Pour l’homme, amour et sexe c’est pas pareil !

Peut-on avoir des relations sexuelles sans aimer ? Pour deux tiers des hommes la réponse est "oui", quand ce n’est le cas que pour un tiers des femmes !

Pourquoi ? Parce que pour la gente masculine, sexe et sentiments sont deux choses bien différentes… Selon les résultats d'une étude Ipsos pour Amorelie.fr parue en 2015, les hommes ont en moyenne 11 partenaires sexuels au cours de leur vie, mais n’en aiment que 4,5, alors que les femmes, elles, ont en général 8 amants et tombent amoureuse de 4 !

"Les femmes de moins de 50 ans dissocient à peine plus que leurs aînées les enjeux sexuels des enjeux affectifs", explique le sexologue Gérard Leleu dans son livre L’homme expliqué aux femmes.

Ils sont centrés sur leur pénis

Faire l’amour est le meilleur moyen pour l’homme de renforcer sa virilité. A ses yeux, être viril, c'est d’abord avoir un bon fonctionnement sexuel. Des rapports fréquents sont donc à la fois la clé de son plaisir, de son épanouissement et de son bien-être.
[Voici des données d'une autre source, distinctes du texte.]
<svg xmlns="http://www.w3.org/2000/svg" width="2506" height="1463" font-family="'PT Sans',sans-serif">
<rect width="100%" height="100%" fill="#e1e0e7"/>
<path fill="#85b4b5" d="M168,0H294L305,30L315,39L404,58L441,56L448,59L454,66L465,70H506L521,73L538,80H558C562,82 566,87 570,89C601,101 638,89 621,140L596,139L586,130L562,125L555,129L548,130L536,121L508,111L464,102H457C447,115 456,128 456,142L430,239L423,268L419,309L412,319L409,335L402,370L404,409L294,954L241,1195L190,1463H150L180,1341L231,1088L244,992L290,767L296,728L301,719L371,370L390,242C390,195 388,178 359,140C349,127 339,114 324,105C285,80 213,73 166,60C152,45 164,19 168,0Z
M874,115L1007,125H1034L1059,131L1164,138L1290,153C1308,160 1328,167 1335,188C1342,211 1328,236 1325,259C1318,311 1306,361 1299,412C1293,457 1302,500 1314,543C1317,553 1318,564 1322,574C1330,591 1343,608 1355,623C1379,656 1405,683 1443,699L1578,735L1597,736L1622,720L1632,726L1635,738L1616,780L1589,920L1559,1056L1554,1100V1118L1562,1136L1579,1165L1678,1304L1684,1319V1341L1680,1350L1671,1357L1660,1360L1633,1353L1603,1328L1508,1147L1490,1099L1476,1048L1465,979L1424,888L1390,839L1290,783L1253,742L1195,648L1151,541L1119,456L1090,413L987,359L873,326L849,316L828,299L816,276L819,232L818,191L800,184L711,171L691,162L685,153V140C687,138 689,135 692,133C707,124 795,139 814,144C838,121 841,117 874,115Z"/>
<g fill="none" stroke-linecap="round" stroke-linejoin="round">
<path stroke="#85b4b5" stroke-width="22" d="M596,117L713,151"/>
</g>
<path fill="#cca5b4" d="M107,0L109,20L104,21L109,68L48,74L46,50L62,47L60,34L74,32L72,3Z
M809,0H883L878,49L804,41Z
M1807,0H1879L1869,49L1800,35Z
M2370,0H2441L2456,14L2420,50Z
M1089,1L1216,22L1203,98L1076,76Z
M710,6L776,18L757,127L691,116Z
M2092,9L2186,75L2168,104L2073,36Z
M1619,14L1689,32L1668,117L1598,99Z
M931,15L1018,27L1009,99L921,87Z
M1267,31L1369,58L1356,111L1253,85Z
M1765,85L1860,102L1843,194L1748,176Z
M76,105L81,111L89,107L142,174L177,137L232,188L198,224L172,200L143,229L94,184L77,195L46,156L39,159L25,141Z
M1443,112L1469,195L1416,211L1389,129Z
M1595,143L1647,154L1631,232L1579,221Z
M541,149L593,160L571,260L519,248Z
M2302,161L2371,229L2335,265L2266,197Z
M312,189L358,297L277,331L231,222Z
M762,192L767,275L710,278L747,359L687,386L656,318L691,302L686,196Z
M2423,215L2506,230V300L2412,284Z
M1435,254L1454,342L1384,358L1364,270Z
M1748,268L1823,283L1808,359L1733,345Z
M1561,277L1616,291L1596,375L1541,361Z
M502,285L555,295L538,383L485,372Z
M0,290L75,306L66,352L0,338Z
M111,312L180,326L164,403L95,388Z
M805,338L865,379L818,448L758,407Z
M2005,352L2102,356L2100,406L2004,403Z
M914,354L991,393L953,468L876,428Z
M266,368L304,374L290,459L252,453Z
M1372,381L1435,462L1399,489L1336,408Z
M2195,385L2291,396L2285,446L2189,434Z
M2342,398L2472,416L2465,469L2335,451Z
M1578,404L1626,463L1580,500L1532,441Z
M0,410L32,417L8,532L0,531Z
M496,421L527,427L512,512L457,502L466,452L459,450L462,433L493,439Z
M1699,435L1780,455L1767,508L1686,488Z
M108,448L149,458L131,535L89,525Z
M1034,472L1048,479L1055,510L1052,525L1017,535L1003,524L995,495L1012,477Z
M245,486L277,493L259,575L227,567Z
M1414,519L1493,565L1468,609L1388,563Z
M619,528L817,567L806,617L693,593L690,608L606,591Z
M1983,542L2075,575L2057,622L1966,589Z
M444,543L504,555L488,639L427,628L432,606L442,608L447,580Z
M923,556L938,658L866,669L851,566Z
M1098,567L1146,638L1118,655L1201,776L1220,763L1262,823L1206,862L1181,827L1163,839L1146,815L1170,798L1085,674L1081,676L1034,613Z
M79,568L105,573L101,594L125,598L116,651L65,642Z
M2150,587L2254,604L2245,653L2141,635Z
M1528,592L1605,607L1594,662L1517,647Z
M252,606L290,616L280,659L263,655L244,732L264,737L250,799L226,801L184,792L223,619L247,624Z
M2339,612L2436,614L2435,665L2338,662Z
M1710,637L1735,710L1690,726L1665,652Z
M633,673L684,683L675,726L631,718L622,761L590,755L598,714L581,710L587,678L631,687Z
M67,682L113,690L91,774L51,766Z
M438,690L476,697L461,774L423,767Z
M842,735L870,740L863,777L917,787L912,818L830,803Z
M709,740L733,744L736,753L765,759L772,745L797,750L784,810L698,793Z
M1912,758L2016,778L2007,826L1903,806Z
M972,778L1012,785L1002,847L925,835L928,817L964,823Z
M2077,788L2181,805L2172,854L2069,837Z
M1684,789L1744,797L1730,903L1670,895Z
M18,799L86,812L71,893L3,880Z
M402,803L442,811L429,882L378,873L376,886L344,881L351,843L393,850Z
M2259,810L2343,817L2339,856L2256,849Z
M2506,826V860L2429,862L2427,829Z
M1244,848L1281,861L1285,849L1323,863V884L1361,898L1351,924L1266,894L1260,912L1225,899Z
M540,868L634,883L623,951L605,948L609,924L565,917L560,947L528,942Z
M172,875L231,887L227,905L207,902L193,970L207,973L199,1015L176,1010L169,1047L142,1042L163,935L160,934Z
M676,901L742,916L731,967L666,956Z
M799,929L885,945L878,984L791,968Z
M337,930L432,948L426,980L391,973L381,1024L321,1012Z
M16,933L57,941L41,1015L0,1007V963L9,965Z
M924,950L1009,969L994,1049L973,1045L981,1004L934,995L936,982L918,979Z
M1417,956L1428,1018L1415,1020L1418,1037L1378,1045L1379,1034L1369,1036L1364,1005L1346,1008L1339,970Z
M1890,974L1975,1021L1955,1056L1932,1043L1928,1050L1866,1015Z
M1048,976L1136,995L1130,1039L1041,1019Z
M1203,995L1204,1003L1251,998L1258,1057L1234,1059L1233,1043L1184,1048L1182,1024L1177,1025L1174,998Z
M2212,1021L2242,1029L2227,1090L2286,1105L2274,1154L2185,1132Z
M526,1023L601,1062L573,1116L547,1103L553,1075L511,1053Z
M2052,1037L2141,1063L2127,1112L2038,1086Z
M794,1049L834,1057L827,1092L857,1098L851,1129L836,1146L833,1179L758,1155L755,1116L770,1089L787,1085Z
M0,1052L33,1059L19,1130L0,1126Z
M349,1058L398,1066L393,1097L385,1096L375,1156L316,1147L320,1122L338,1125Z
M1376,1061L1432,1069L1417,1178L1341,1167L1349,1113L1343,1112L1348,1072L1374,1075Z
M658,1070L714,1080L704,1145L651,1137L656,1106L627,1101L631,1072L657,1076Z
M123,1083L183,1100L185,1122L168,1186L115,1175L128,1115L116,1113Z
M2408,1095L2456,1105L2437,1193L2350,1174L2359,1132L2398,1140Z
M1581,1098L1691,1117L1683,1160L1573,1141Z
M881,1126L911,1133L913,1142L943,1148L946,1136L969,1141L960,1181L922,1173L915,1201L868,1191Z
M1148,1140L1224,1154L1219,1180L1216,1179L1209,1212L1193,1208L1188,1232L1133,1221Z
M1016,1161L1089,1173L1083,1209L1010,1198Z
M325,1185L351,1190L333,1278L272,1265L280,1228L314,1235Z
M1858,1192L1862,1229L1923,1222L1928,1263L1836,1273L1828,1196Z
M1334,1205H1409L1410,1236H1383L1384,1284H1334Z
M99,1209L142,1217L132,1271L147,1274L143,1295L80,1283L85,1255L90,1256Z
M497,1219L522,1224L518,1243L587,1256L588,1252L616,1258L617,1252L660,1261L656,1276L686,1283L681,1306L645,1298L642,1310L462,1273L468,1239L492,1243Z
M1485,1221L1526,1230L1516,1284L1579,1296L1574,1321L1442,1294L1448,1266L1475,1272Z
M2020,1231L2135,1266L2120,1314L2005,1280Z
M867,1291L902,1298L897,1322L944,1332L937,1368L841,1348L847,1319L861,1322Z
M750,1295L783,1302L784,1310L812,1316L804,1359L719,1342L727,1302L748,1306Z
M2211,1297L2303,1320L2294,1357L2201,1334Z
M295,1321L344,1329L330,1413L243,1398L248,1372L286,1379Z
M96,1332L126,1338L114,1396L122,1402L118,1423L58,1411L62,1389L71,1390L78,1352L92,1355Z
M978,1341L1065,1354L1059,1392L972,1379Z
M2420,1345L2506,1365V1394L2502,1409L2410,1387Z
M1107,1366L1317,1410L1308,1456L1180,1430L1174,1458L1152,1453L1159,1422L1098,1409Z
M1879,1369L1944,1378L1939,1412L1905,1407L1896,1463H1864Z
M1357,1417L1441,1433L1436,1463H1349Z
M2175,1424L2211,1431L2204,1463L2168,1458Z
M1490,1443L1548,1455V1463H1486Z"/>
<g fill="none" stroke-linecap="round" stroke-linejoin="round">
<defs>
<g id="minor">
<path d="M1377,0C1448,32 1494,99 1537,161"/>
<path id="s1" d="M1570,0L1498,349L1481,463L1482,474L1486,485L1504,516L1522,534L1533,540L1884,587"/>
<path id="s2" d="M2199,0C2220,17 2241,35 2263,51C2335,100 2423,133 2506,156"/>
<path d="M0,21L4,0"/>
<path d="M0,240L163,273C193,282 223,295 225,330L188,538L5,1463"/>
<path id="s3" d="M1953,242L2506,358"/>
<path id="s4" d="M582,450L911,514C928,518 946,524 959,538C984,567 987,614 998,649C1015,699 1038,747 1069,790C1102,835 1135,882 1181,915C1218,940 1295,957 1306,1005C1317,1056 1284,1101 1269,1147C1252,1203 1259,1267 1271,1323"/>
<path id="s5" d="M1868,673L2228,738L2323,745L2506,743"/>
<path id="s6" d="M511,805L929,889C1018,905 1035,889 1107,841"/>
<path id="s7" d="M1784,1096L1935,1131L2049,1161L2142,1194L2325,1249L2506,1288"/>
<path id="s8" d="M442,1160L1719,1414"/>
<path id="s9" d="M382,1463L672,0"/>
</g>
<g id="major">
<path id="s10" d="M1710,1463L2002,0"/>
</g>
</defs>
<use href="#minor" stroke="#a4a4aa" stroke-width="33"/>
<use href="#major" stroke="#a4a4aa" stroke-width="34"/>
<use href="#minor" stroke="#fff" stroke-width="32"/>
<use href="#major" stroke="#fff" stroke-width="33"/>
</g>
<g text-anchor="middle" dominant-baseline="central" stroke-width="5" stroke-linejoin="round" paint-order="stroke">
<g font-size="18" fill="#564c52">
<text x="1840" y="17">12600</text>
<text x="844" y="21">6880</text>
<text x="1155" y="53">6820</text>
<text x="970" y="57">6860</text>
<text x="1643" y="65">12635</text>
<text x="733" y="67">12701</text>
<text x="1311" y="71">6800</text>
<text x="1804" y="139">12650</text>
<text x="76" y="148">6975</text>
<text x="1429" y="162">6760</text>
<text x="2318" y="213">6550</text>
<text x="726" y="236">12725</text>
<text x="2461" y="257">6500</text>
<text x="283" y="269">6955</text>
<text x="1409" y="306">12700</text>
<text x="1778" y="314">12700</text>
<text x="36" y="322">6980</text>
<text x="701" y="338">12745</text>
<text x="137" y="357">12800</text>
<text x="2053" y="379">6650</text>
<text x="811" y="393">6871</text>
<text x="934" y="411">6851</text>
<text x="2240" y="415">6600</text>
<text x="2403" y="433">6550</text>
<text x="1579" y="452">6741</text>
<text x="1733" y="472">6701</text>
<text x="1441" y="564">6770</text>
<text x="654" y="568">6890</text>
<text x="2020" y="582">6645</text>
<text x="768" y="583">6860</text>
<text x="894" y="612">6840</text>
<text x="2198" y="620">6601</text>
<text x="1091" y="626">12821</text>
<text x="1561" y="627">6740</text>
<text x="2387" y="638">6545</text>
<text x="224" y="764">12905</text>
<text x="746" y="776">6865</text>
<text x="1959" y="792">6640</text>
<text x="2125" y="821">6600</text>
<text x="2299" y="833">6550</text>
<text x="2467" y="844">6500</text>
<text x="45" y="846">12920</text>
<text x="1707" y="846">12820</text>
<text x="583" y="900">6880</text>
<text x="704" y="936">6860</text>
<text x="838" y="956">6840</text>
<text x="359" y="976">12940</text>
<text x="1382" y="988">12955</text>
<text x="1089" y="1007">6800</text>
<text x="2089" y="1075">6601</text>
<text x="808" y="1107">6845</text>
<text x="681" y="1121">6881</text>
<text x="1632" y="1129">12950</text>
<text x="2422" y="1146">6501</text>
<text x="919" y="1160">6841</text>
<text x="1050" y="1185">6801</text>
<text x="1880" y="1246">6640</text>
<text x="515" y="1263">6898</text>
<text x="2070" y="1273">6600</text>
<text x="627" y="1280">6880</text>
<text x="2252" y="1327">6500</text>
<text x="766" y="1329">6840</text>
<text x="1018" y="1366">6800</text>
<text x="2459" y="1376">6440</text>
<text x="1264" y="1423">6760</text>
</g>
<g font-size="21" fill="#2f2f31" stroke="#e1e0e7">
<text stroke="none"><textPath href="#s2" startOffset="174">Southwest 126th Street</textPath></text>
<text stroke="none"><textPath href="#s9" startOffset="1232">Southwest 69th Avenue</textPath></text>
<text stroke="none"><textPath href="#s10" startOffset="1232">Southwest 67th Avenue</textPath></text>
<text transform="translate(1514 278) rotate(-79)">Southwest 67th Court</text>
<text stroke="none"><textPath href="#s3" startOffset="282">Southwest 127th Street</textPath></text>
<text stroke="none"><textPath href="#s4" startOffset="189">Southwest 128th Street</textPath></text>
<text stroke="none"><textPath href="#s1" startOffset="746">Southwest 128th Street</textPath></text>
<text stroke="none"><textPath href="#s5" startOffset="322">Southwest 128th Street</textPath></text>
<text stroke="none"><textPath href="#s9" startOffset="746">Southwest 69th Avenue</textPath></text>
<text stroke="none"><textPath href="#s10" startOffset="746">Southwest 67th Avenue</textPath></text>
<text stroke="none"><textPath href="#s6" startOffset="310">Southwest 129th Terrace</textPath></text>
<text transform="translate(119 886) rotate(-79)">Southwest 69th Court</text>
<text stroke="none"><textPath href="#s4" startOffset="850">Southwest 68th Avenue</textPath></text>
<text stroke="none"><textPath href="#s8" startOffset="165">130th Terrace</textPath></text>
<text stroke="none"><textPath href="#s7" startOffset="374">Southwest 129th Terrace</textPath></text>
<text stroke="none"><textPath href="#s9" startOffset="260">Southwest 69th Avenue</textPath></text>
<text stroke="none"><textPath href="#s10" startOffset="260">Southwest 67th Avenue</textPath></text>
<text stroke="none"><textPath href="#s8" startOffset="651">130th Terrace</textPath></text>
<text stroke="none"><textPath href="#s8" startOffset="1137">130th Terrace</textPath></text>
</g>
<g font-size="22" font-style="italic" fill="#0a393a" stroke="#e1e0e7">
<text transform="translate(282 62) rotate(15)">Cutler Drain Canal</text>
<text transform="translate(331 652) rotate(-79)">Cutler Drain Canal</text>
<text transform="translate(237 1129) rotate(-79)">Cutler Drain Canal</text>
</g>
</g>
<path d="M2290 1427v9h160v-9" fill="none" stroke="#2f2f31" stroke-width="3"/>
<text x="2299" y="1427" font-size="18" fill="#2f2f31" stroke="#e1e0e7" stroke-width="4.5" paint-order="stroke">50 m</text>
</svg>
Par ailleurs, son organe sexuel est extérieur, donc visible, et lui rappelle en quasi-permanence la nécessité d’avoir une sexualité vigoureuse. Pour preuve, beaucoup d’hommes parlent à leur pénis : "Tu es beau", "Je suis fier de toi", "Parfait mon gaillard !", "Je compte sur toi"…

Ils ont plus de testostérone

Chez les hommes âgés de 40 à 60 ans, le taux normal de testostérone, hormone mâle fortement impliquée dans le désir sexuel (d’ailleurs sécrétée dans les testicules), est compris entre 7 et 28 nmol/l... C’est beaucoup moins pour les femmes dans la même tranche d’âge, chez qui le taux de cette hormone (cette fois fabriquée par les ovaires), se situe entre 0,50 et 2,80 nmol/l !

Conséquence : d’une manière physiologique, les pulsions sexuelles sont plus fortes et plus fréquentes chez les hommes que chez les femmes.

Les femmes sont plus complexes

Le taux de testostérone est relativement stable chez l’homme. C’est pourquoi son appétit sexuel reste constant dans le temps. Chez la femme, en revanche, les hormones féminines (oestrogènes, progestérone…) sont beaucoup plus fluctuantes au cours de leur vie sexuelle, lors des cycles menstruels, puis au moment de la ménopause.

D’où un désir souvent… nettement plus aléatoire (même si, après 50 ans, certaines femmes se sentent beaucoup plus libres et si le nombre de leurs rapports sexuels par mois est passé de 5,3 en 1992 à 7,3 en 2007).